Why all of this is important to the story is, about a month before our trip, during staging and dismembering hell, in the worst real estate market in two decades, my current husband and I hauled three truckloads of "yours, mine and ours" crap from the basement. Lots of it mildewed, moistened, stinky and ruined. But some of it merely heavy and cumbersome.

What I'm getting at is that Pete's book, the one you see in the picture with the very personal, lovely inscription, was a casualty of the dysfunctional triage. Where did Steve Arnt find it? Goodwill.

Now, I've done a lot of stupid, irresponsible things in my life. Once, I left my four-year-old daughter locked in the car while I ran into a coffee shop for an espresso. A cop was at the car's window when I returned, two seconds from hauling me to some sort of bad parenting jail. Back in college, I often swam naked in a local reservoir, and often there were drugs involved, or alcohol, or both. I was a poor swimmer and prone, at that time, to anxiety attacks. Drowning was a real possibility. And I won't even go into all the usual post-adolescent hyjinks. But being careless with something as sacred as a rare book--a rare, personally inscribed book at that, is inexcusably egregious.
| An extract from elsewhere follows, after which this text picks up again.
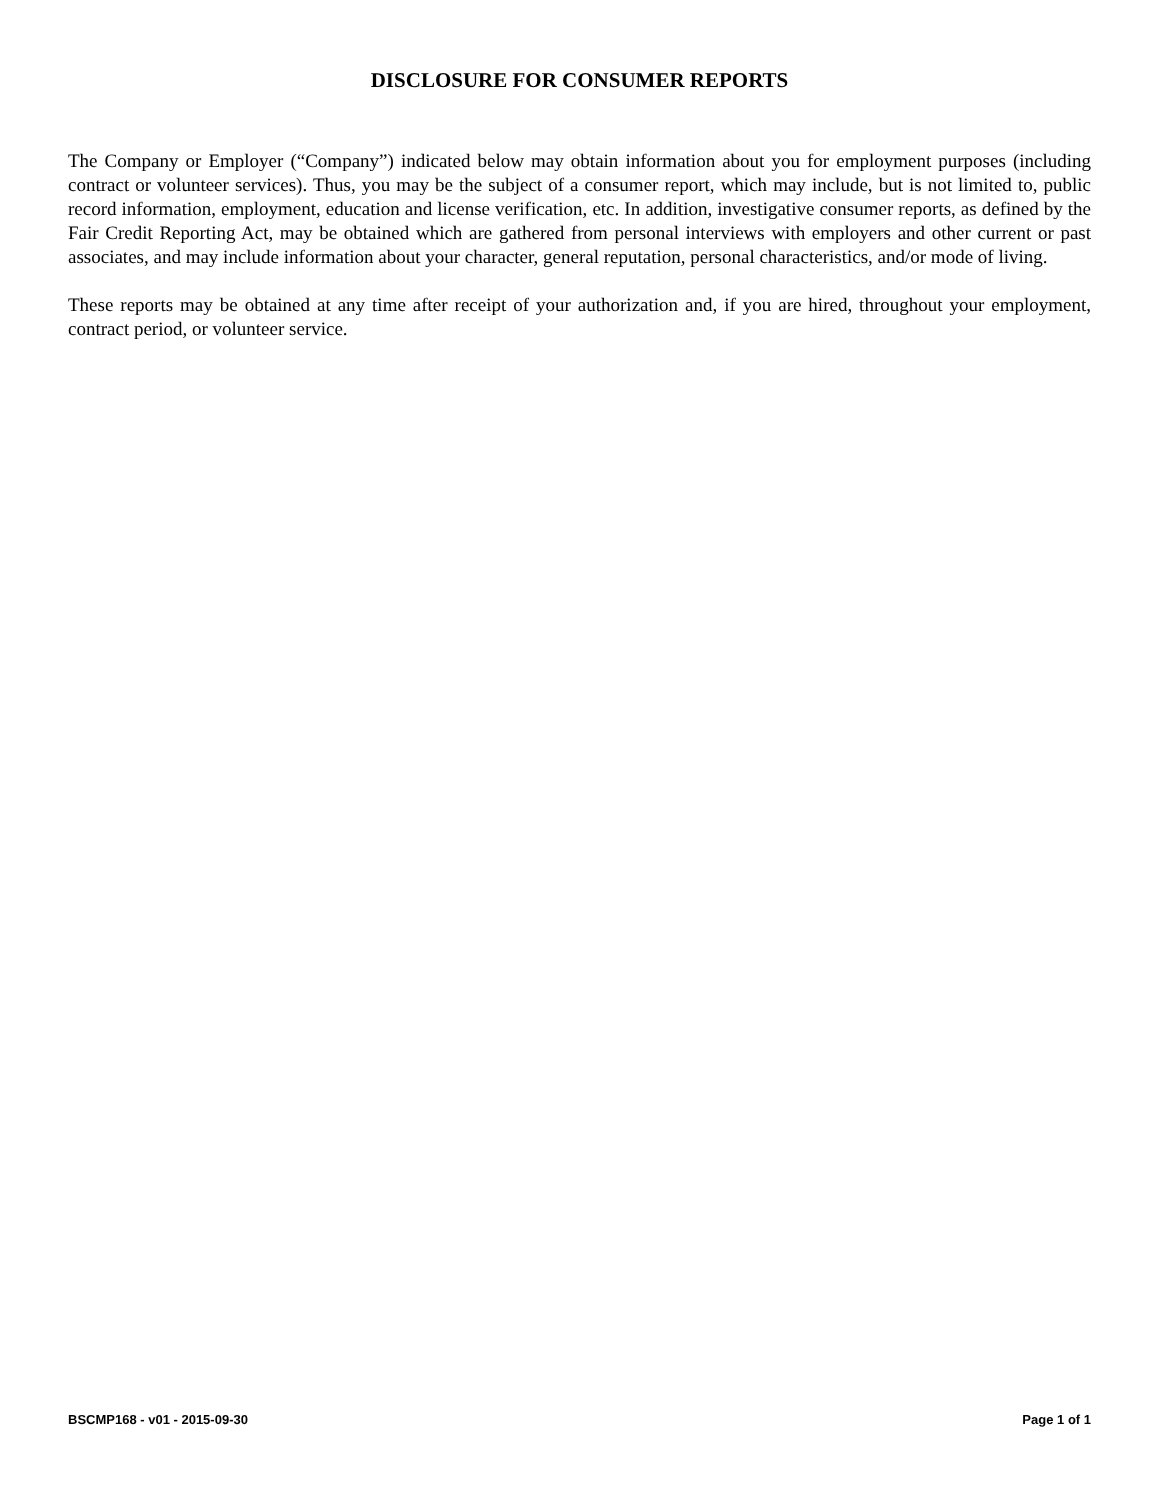DISCLOSURE FOR CONSUMER REPORTS
The Company or Employer (“Company”) indicated below may obtain information about you for employment purposes (including contract or volunteer services). Thus, you may be the subject of a consumer report, which may include, but is not limited to, public record information, employment, education and license verification, etc. In addition, investigative consumer reports, as defined by the Fair Credit Reporting Act, may be obtained which are gathered from personal interviews with employers and other current or past associates, and may include information about your character, general reputation, personal characteristics, and/or mode of living.
These reports may be obtained at any time after receipt of your authorization and, if you are hired, throughout your employment, contract period, or volunteer service.
BSCMP168 - v01 - 2015-09-30 Page 1 of 1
So anyway, what happened next was, I conveyed my embarrassment and thanked Steve, who had called me so he could return my book, finished my holiday, sold the house, moved into a new house, and failed to follow up with Steve about my Campfires of the Dead.
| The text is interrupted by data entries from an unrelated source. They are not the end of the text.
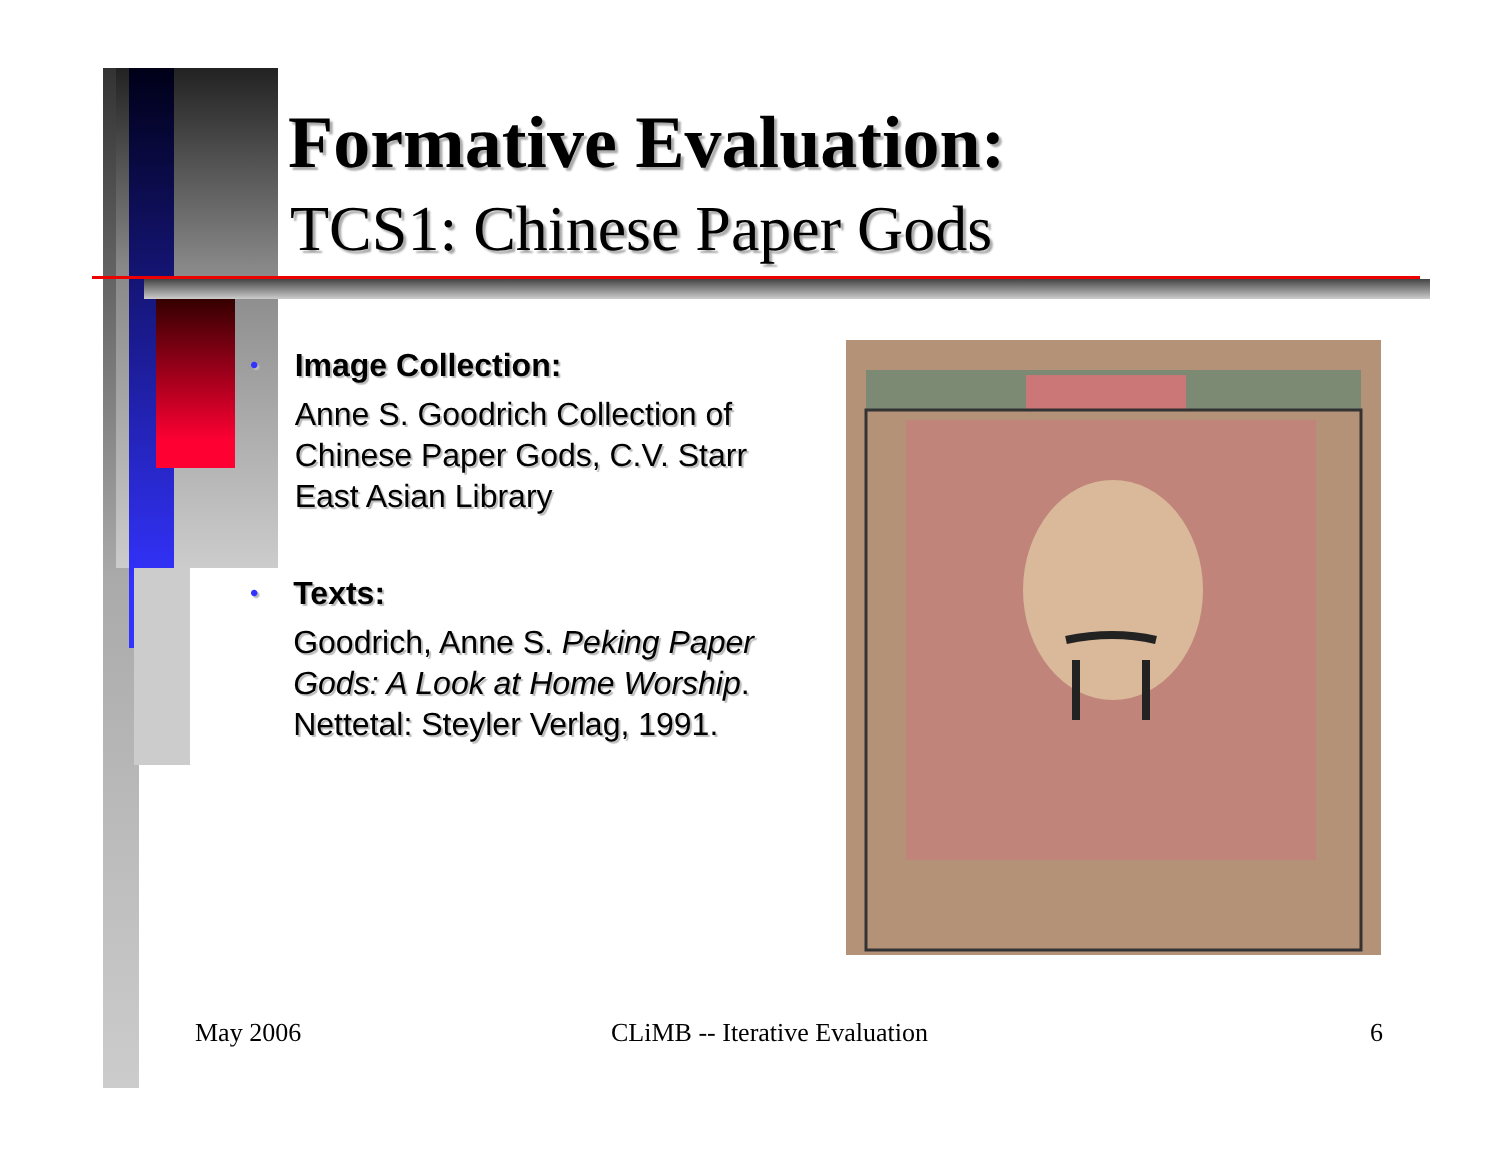Formative Evaluation:
TCS1: Chinese Paper Gods
•
Image Collection:
Anne S. Goodrich Collection of Chinese Paper Gods, C.V. Starr East Asian Library
•
Texts:
Goodrich, Anne S. Peking Paper Gods: A Look at Home Worship. Nettetal: Steyler Verlag, 1991.
May 2006 CLiMB -- Iterative Evaluation 6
But last week, at Lidia Yuknavitch's Powell's reading, there, sitting full-faced across the room, was Steve. And guess what? He still, after a year, was eager to return the book to me. So, we met for coffee, and there, on the cafe table, was Pete's book, not one bit mildewed, water-logged or otherwise ruined. And I'd forgotten how lovely the inscription was, and how it referred to a particularly glorious summer in 1993 when I'd met him on the Oregon Coast during a writing workshop given by Tom Spanbauer, and that I had continually dropped food on my feet while we shared writing and nuthorns and laughs.